## Testo fornito
Sac. Gerolamo Devoto

 

Introduzione

L'Oratorio di Sant'Erasmo, che appartiene alla Confraternita omonima, fa parte di Corte, quartiere di Santa Margherita Ligure. 
Corte (la Curtis romana), posta nella parte meridionale dell'antica Pescino, nome che il territorio posto fra Rapallo e Portofino mantenne fino al tardo Medioevo, è una località marinara che fu sempre dotata di un comodo approdo. 
Il piccolo edificio sacro con minuscolo campanile, posto ai piedi della maestosa scalinata che porta alla chiesa di San Giacomo di Corte, parrocchia dalla quale dipende, è ubicato in uno dei luoghi più adatti per essere dedicata a Sant'Erasmo, Patrono della gente di mare: prospiciente al porto, il cui molo fu costruito nell'ottocento per la pertinacia della gente di Corte, e sopra la spianata dove ac-costano le barche con le cassette di pesce appena scaricate dai pescherecci.

## Materiale di partenza
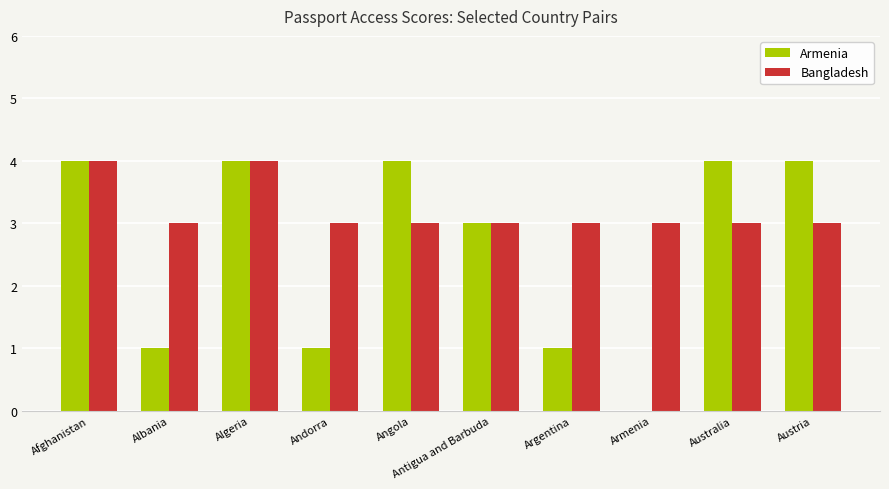

What is the average value of the Armenia series?

3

## Da svolgere
Restituisca parola per parola, dal testo sull'Oratorio di Sant'Erasmo, il tratto che va da "Sac. Gerolamo Devoto" fino a "un comodo approdo.". Le righe non hanno alcun ruolo in questa attività.

## Risposta scritta
Sac. Gerolamo Devoto

 

Introduzione

L'Oratorio di Sant'Erasmo, che appartiene alla Confraternita omonima, fa parte di Corte, quartiere di Santa Margherita Ligure. 
Corte (la Curtis romana), posta nella parte meridionale dell'antica Pescino, nome che il territorio posto fra Rapallo e Portofino mantenne fino al tardo Medioevo, è una località marinara che fu sempre dotata di un comodo approdo.